Malgré les trahisons de la fortune et des hommes, la foi robuste de M. Émile Ollivier ne fut pas entamée.
Il ne consentit jamais à admettre que les belles idées pussent être grosses de faits médiocres,—semblables à la princesse du conte oriental, dont la bouche délicieuse vomit des bêtes dégoûtantes. A quatre-vingts ans il est le même qui, jeune homme, jaloux de concilier l'ordre avec la liberté, affrontait les démagogues des Bouches-du-Rhône,—les Marseillais, sensibles à la caresse des phrases harmonieuses et sentant leur vertu civique mal assurée devant tant d'éloquence, lui criaient: «Taisez-vous!»—le même qui plus tard entreprit de féconder par des rêves généreux les combinaisons politiques du duc de Morny...
Cet optimisme impénitent est un spectacle qui émeut: il faut qu'un cœur soit d'une grande pureté pour qu'à cet âge, et après de telles épreuves, l'illusion ne s'y fane point. Peut-être, d'ailleurs, M. Émile Ollivier dut-il à l'injuste disgrâce qui l'écarta de la vie active, autant qu'à sa grandeur d'âme, de conserver entières ses espérances.

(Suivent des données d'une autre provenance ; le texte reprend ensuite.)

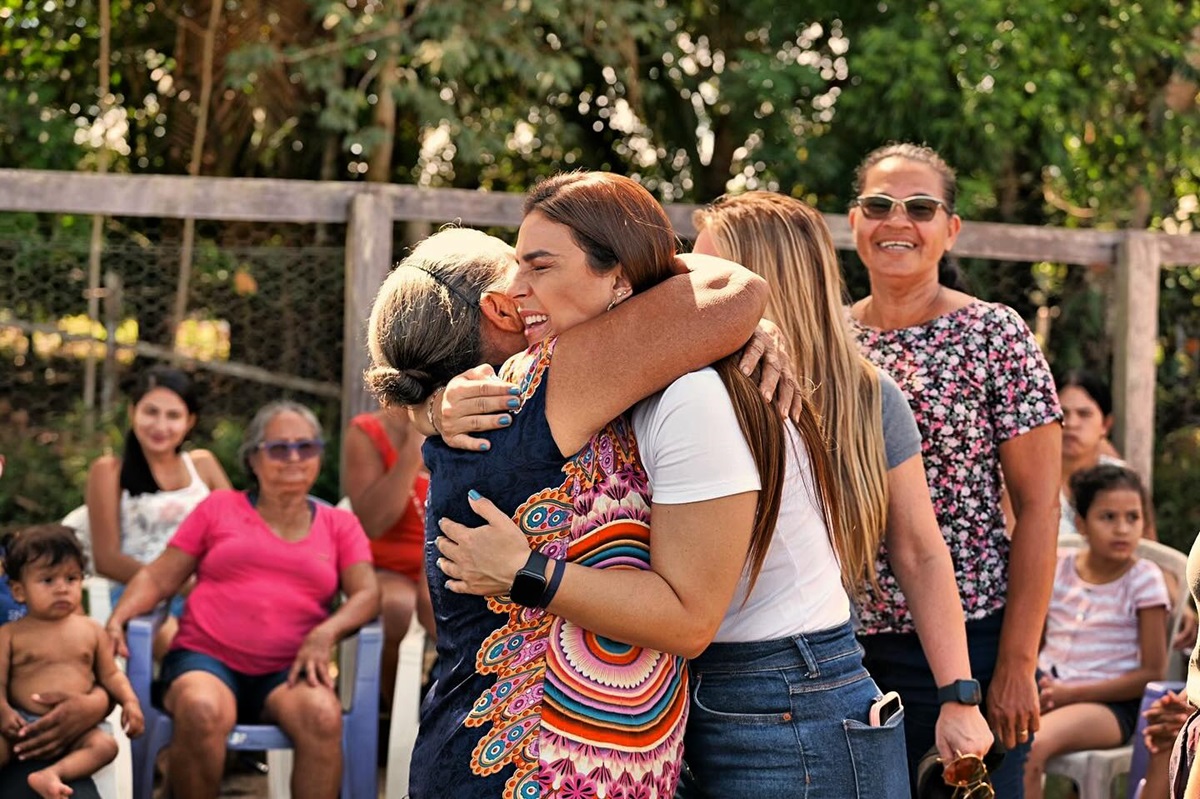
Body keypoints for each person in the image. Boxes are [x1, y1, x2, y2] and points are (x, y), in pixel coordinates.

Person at [413, 174, 912, 796]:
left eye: (539, 267)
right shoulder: (620, 384)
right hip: (713, 695)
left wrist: (526, 572)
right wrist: (432, 407)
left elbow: (687, 618)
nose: (514, 293)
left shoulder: (690, 393)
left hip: (785, 703)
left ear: (621, 278)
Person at [365, 184, 774, 798]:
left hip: (490, 761)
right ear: (502, 310)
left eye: (541, 265)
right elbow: (731, 292)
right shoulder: (540, 382)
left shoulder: (468, 422)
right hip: (531, 774)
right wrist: (652, 275)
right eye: (520, 269)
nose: (530, 288)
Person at [683, 191, 993, 765]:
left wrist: (961, 697)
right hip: (686, 678)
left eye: (708, 272)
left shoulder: (867, 398)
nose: (688, 287)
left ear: (764, 280)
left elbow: (921, 552)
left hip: (808, 680)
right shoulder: (686, 382)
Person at [848, 141, 1063, 796]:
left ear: (951, 228)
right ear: (853, 219)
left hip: (969, 642)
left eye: (920, 207)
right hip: (847, 647)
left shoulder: (993, 333)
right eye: (878, 204)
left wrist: (1016, 663)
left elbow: (1040, 508)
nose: (897, 221)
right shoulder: (828, 338)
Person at [105, 401, 380, 799]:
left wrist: (326, 634)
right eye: (278, 448)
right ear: (253, 457)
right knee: (202, 710)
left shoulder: (340, 524)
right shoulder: (219, 508)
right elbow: (158, 576)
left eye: (306, 447)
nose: (293, 458)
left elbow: (368, 593)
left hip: (289, 671)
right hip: (206, 659)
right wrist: (118, 619)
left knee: (322, 716)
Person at [1022, 464, 1168, 798]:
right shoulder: (1058, 567)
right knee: (991, 738)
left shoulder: (1144, 579)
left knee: (1030, 746)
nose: (1122, 529)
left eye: (1133, 517)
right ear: (1083, 524)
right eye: (1108, 517)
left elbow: (1153, 671)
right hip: (1047, 693)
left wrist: (1071, 694)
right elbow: (1037, 641)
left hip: (1110, 707)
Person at [86, 366, 231, 655]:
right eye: (151, 412)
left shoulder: (203, 465)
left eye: (173, 415)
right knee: (191, 648)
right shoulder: (109, 471)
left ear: (190, 421)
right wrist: (175, 583)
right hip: (139, 597)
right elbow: (107, 559)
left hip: (207, 594)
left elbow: (236, 532)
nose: (160, 426)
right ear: (132, 412)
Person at [0, 524, 144, 799]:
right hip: (18, 727)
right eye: (48, 581)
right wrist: (4, 711)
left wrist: (130, 702)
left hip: (77, 730)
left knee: (104, 746)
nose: (62, 589)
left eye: (72, 579)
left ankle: (54, 774)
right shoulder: (10, 634)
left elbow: (110, 675)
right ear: (19, 591)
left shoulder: (90, 630)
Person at [342, 406, 433, 708]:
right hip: (389, 568)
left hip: (451, 562)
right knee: (399, 608)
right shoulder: (368, 432)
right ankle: (397, 714)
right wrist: (411, 450)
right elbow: (372, 523)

Quand il accepta des mains de l'Empereur le gouvernement, on appela d'abord le cabinet du 2 janvier le «ministère des honnêtes gens». Et sans doute le baptême n'impliquait aucune intention injurieuse à l'adresse de M. Rouher dont la probité fut inattaquable, pas plus que l'étiquette de «révolution du mépris» donnée au mouvement de 48 ne marchandait l'estime due au roi Louis-Philippe. Mais le séduisant paradoxe de l'Empire libéral donnait à la France un visage qui paraissait convenir davantage à «la plus grande personne morale du monde». Et elle ressemblait à la jeune Marianne comme une sœur, cette étrangère, noblement parée d'idéologies, qui fit son entrée dans les salons officiels en même temps que sainte Mousseline...
Nous avons vu la divorcée de César, libérée de son idéal, épaissie dans les soins du ménage; et sa maturité sans grâce, égoïstement utilitaire, semble digne encore de recueillir des hommages de jeunes ambitieux. Nous ne concevons plus guère, toutefois, qu'elle puisse tourner les têtes...
La République, hélas! devrait-elle rester une fiancée? M. Émile Ollivier conserve l'avantage de la voir toujours à vingt ans. Il croit à la fraternité, à la liberté, à l'égalité, de la façon qu'on y pouvait croire quand on ignorait tout ce que contiennent ces mots magiques. Et ainsi, d'une certaine manière, le premier ministre de 1870 apparaît comme l'un de nos derniers républicains.